What is being asked:
Pictures are not part of the copy. Reproduce all the records exactly.
Extracted data below:
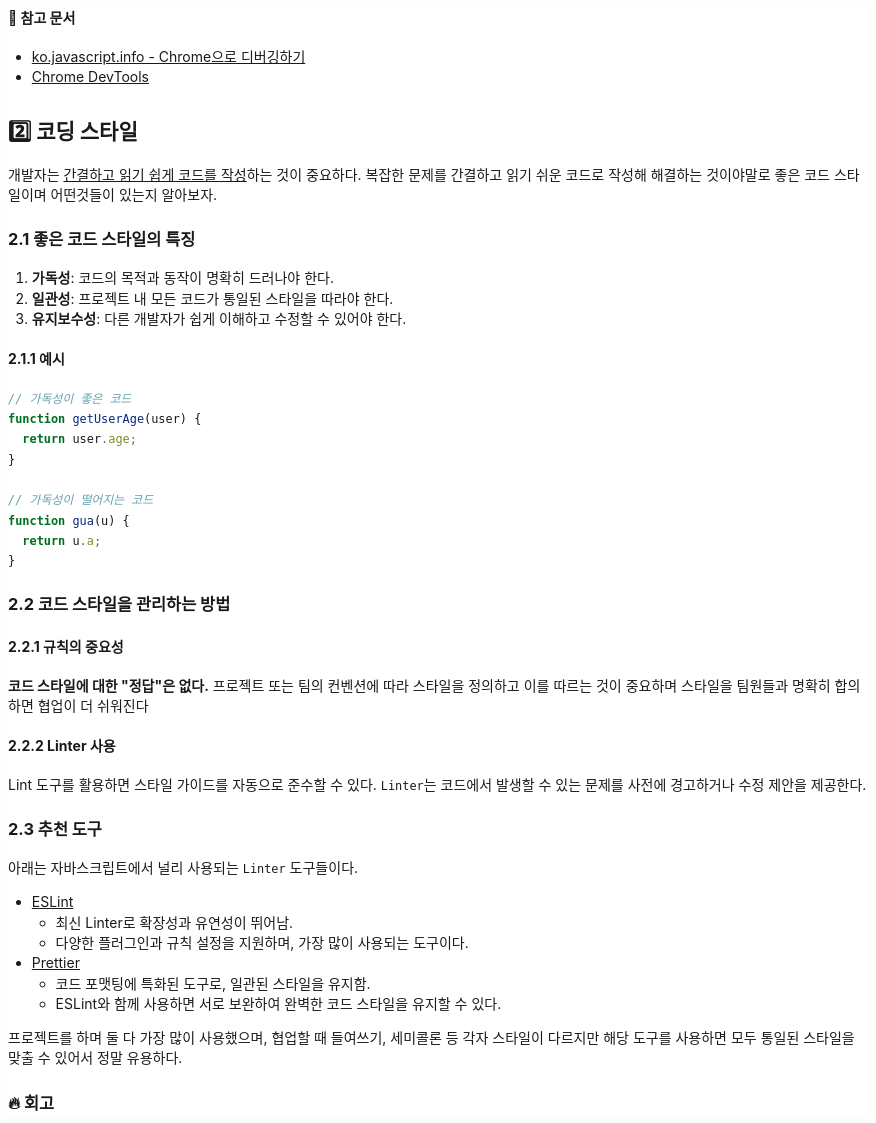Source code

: #### :pushpin: 참고 문서

- [ko.javascript.info - Chrome으로 디버깅하기](https://ko.javascript.info/debugging-chrome)
- [Chrome DevTools](https://developer.chrome.com/docs/devtools?hl=ko)

## :two: 코딩 스타일

개발자는 <u>간결하고 읽기 쉽게 코드를 작성</u>하는 것이 중요하다. 복잡한 문제를 간결하고 읽기 쉬운 코드로 작성해 해결하는 것이야말로 좋은 코드 스타일이며 어떤것들이 있는지 알아보자.

### 2.1 좋은 코드 스타일의 특징

1. **가독성**: 코드의 목적과 동작이 명확히 드러나야 한다.
2. **일관성**: 프로젝트 내 모든 코드가 통일된 스타일을 따라야 한다.
3. **유지보수성**: 다른 개발자가 쉽게 이해하고 수정할 수 있어야 한다.

#### 2.1.1 예시

```javascript
// 가독성이 좋은 코드
function getUserAge(user) {
  return user.age;
}

// 가독성이 떨어지는 코드
function gua(u) {
  return u.a;
}
```

### 2.2 코드 스타일을 관리하는 방법

#### 2.2.1 규칙의 중요성

**코드 스타일에 대한 "정답"은 없다.** 프로젝트 또는 팀의 컨벤션에 따라 스타일을 정의하고 이를 따르는 것이 중요하며 스타일을 팀원들과 명확히 합의하면 협업이 더 쉬워진다

#### 2.2.2 Linter 사용

Lint 도구를 활용하면 스타일 가이드를 자동으로 준수할 수 있다. `Linter`는 코드에서 발생할 수 있는 문제를 사전에 경고하거나 수정 제안을 제공한다.

### 2.3 추천 도구

아래는 자바스크립트에서 널리 사용되는 `Linter` 도구들이다.

- [ESLint](https://eslint.org/)
  - 최신 Linter로 확장성과 유연성이 뛰어남.
  - 다양한 플러그인과 규칙 설정을 지원하며, 가장 많이 사용되는 도구이다.
- [Prettier](https://prettier.io/)
  - 코드 포맷팅에 특화된 도구로, 일관된 스타일을 유지함.
  - ESLint와 함께 사용하면 서로 보완하여 완벽한 코드 스타일을 유지할 수 있다.

프로젝트를 하며 둘 다 가장 많이 사용했으며, 협업할 때 들여쓰기, 세미콜론 등 각자 스타일이 다르지만 해당 도구를 사용하면 모두 통일된 스타일을 맞출 수 있어서 정말 유용하다.

### :fire: 회고
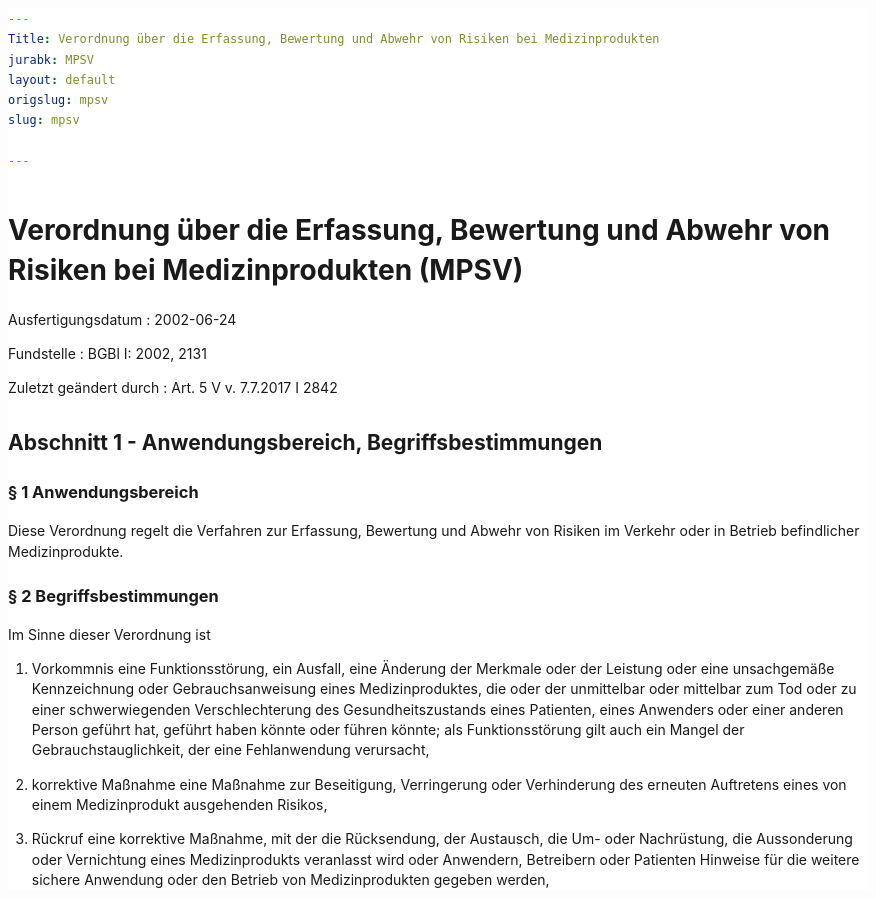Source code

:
 ```yaml
---
Title: Verordnung über die Erfassung, Bewertung und Abwehr von Risiken bei Medizinprodukten
jurabk: MPSV
layout: default
origslug: mpsv
slug: mpsv

---
```


# Verordnung über die Erfassung, Bewertung und Abwehr von Risiken bei Medizinprodukten (MPSV)

Ausfertigungsdatum
:   2002-06-24

Fundstelle
:   BGBl I: 2002, 2131

Zuletzt geändert durch
:   Art. 5 V v. 7.7.2017 I 2842


## Abschnitt 1 - Anwendungsbereich, Begriffsbestimmungen



### § 1 Anwendungsbereich

Diese Verordnung regelt die Verfahren zur Erfassung, Bewertung und
Abwehr von Risiken im Verkehr oder in Betrieb befindlicher
Medizinprodukte.


### § 2 Begriffsbestimmungen

Im Sinne dieser Verordnung ist

1.  Vorkommnis eine Funktionsstörung, ein Ausfall, eine Änderung der
    Merkmale oder der Leistung oder eine unsachgemäße Kennzeichnung oder
    Gebrauchsanweisung eines Medizinproduktes, die oder der unmittelbar
    oder mittelbar zum Tod oder zu einer schwerwiegenden Verschlechterung
    des Gesundheitszustands eines Patienten, eines Anwenders oder einer
    anderen Person geführt hat, geführt haben könnte oder führen könnte;
    als Funktionsstörung gilt auch ein Mangel der Gebrauchstauglichkeit,
    der eine Fehlanwendung verursacht,


2.  korrektive Maßnahme eine Maßnahme zur Beseitigung, Verringerung oder
    Verhinderung des erneuten Auftretens eines von einem Medizinprodukt
    ausgehenden Risikos,


3.  Rückruf eine korrektive Maßnahme, mit der die Rücksendung, der
    Austausch, die Um- oder Nachrüstung, die Aussonderung oder Vernichtung
    eines Medizinprodukts veranlasst wird oder Anwendern, Betreibern oder
    Patienten Hinweise für die weitere sichere Anwendung oder den Betrieb
    von Medizinprodukten gegeben werden,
End of Extracted data.
Result below:
Source code

: #### :pushpin: 참고 문서

- [ko.javascript.info - Chrome으로 디버깅하기](https://ko.javascript.info/debugging-chrome)
- [Chrome DevTools](https://developer.chrome.com/docs/devtools?hl=ko)

## :two: 코딩 스타일

개발자는 <u>간결하고 읽기 쉽게 코드를 작성</u>하는 것이 중요하다. 복잡한 문제를 간결하고 읽기 쉬운 코드로 작성해 해결하는 것이야말로 좋은 코드 스타일이며 어떤것들이 있는지 알아보자.

### 2.1 좋은 코드 스타일의 특징

1. **가독성**: 코드의 목적과 동작이 명확히 드러나야 한다.
2. **일관성**: 프로젝트 내 모든 코드가 통일된 스타일을 따라야 한다.
3. **유지보수성**: 다른 개발자가 쉽게 이해하고 수정할 수 있어야 한다.

#### 2.1.1 예시

```javascript
// 가독성이 좋은 코드
function getUserAge(user) {
  return user.age;
}

// 가독성이 떨어지는 코드
function gua(u) {
  return u.a;
}
```

### 2.2 코드 스타일을 관리하는 방법

#### 2.2.1 규칙의 중요성

**코드 스타일에 대한 "정답"은 없다.** 프로젝트 또는 팀의 컨벤션에 따라 스타일을 정의하고 이를 따르는 것이 중요하며 스타일을 팀원들과 명확히 합의하면 협업이 더 쉬워진다

#### 2.2.2 Linter 사용

Lint 도구를 활용하면 스타일 가이드를 자동으로 준수할 수 있다. `Linter`는 코드에서 발생할 수 있는 문제를 사전에 경고하거나 수정 제안을 제공한다.

### 2.3 추천 도구

아래는 자바스크립트에서 널리 사용되는 `Linter` 도구들이다.

- [ESLint](https://eslint.org/)
  - 최신 Linter로 확장성과 유연성이 뛰어남.
  - 다양한 플러그인과 규칙 설정을 지원하며, 가장 많이 사용되는 도구이다.
- [Prettier](https://prettier.io/)
  - 코드 포맷팅에 특화된 도구로, 일관된 스타일을 유지함.
  - ESLint와 함께 사용하면 서로 보완하여 완벽한 코드 스타일을 유지할 수 있다.

프로젝트를 하며 둘 다 가장 많이 사용했으며, 협업할 때 들여쓰기, 세미콜론 등 각자 스타일이 다르지만 해당 도구를 사용하면 모두 통일된 스타일을 맞출 수 있어서 정말 유용하다.

### :fire: 회고
Source code

:
 ```yaml
---
Title: Verordnung über die Erfassung, Bewertung und Abwehr von Risiken bei Medizinprodukten
jurabk: MPSV
layout: default
origslug: mpsv
slug: mpsv

---
```


# Verordnung über die Erfassung, Bewertung und Abwehr von Risiken bei Medizinprodukten (MPSV)

Ausfertigungsdatum
:   2002-06-24

Fundstelle
:   BGBl I: 2002, 2131

Zuletzt geändert durch
:   Art. 5 V v. 7.7.2017 I 2842


## Abschnitt 1 - Anwendungsbereich, Begriffsbestimmungen



### § 1 Anwendungsbereich

Diese Verordnung regelt die Verfahren zur Erfassung, Bewertung und
Abwehr von Risiken im Verkehr oder in Betrieb befindlicher
Medizinprodukte.


### § 2 Begriffsbestimmungen

Im Sinne dieser Verordnung ist

1.  Vorkommnis eine Funktionsstörung, ein Ausfall, eine Änderung der
    Merkmale oder der Leistung oder eine unsachgemäße Kennzeichnung oder
    Gebrauchsanweisung eines Medizinproduktes, die oder der unmittelbar
    oder mittelbar zum Tod oder zu einer schwerwiegenden Verschlechterung
    des Gesundheitszustands eines Patienten, eines Anwenders oder einer
    anderen Person geführt hat, geführt haben könnte oder führen könnte;
    als Funktionsstörung gilt auch ein Mangel der Gebrauchstauglichkeit,
    der eine Fehlanwendung verursacht,


2.  korrektive Maßnahme eine Maßnahme zur Beseitigung, Verringerung oder
    Verhinderung des erneuten Auftretens eines von einem Medizinprodukt
    ausgehenden Risikos,


3.  Rückruf eine korrektive Maßnahme, mit der die Rücksendung, der
    Austausch, die Um- oder Nachrüstung, die Aussonderung oder Vernichtung
    eines Medizinprodukts veranlasst wird oder Anwendern, Betreibern oder
    Patienten Hinweise für die weitere sichere Anwendung oder den Betrieb
    von Medizinprodukten gegeben werden,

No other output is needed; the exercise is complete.